(MATERIAL SHOWN begins)

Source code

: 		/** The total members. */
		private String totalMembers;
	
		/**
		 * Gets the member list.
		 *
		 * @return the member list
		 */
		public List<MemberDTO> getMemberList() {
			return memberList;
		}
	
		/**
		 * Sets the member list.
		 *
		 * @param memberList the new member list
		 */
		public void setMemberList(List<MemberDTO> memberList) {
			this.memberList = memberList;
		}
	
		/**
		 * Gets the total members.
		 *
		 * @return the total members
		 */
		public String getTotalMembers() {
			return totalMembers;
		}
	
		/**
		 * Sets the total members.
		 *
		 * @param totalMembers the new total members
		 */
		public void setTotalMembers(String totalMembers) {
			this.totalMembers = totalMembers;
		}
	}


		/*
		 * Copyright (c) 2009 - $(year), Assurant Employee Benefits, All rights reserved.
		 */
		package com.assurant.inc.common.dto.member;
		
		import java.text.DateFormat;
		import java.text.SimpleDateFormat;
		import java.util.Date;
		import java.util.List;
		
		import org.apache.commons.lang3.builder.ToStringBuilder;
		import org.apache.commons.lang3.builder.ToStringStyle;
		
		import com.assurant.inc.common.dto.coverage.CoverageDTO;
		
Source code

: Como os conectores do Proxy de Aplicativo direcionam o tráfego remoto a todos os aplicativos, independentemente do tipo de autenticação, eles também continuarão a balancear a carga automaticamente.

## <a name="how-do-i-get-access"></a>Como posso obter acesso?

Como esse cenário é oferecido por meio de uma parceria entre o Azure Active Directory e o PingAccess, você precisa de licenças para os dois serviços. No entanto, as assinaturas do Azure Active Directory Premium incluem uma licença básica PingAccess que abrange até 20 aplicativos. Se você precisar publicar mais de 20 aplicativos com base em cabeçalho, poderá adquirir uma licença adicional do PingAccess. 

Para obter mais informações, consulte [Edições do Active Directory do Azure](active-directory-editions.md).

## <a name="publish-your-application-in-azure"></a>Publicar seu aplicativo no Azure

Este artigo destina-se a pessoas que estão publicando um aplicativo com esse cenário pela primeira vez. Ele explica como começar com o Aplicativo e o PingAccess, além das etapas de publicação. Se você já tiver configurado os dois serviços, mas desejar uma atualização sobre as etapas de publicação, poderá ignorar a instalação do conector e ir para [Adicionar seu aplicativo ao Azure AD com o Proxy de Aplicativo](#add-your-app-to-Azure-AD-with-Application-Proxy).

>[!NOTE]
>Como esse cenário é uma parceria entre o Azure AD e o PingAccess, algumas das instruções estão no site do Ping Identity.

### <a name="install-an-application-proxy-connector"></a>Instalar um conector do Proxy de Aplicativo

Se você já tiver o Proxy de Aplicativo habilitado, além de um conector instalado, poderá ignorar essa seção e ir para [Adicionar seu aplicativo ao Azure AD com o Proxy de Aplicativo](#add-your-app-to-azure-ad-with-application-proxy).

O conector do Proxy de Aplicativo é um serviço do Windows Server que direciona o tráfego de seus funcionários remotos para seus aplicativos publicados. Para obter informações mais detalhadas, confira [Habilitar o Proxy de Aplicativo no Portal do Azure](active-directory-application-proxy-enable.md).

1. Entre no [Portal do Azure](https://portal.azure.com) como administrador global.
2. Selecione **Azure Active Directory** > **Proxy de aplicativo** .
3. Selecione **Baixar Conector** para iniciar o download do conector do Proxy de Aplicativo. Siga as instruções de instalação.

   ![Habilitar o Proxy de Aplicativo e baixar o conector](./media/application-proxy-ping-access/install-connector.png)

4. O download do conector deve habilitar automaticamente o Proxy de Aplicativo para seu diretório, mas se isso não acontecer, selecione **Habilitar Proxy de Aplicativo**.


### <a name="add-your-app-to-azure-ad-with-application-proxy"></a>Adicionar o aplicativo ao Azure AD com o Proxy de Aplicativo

(MATERIAL SHOWN ends)

State the number of lines in the material above that hold the word "commons", adding nothing else.

» WRITTEN SOLUTION
2